● PROBLEM DESCRIPTION
Each line that holds the word "from" counts once; give the total for the records below and nothing else.

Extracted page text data
________________________________________

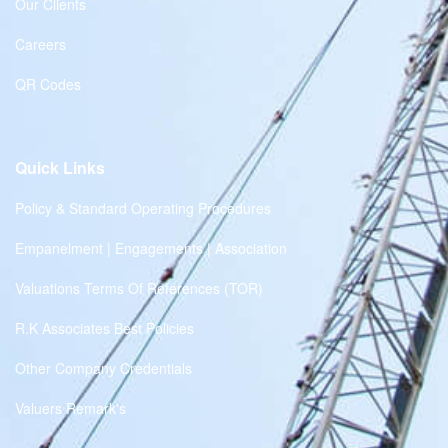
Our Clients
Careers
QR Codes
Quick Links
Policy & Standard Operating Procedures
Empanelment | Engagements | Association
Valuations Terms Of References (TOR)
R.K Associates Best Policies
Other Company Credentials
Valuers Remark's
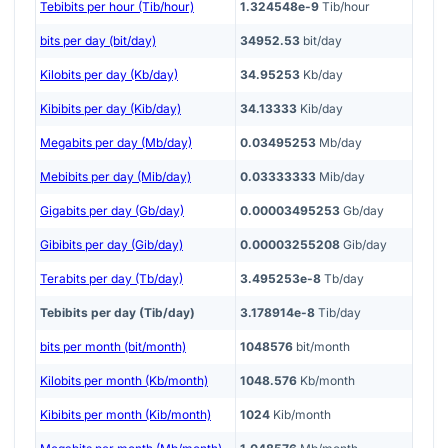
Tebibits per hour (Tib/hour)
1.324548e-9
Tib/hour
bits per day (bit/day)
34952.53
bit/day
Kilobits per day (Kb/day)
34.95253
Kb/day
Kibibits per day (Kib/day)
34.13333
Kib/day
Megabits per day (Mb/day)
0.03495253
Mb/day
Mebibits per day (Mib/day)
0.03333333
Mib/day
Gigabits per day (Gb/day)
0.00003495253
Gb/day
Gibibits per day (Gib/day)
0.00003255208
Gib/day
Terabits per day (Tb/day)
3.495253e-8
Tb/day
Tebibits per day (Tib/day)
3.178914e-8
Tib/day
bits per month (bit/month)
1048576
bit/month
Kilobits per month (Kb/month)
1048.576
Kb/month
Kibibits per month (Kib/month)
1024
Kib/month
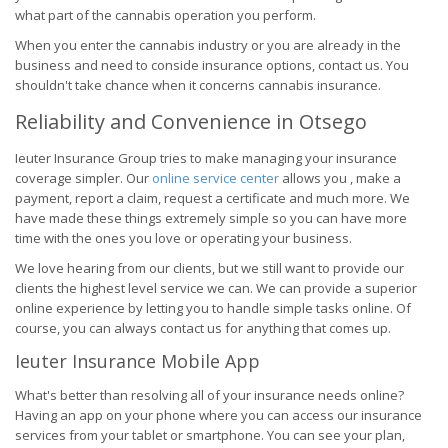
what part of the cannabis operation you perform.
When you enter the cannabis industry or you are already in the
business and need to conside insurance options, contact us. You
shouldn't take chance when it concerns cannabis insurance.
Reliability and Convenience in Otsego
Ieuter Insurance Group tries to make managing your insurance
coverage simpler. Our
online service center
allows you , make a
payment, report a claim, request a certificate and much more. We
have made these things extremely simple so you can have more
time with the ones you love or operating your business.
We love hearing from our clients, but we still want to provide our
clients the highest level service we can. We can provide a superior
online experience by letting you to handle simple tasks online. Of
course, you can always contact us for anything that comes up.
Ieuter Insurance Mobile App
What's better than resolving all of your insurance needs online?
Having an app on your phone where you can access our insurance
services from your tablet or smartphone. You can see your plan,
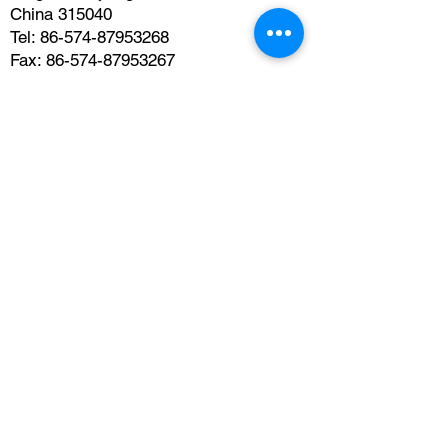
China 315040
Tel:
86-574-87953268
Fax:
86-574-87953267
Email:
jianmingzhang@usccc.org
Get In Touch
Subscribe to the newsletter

________________________________________

● RESPONSE TO THIS TASK
2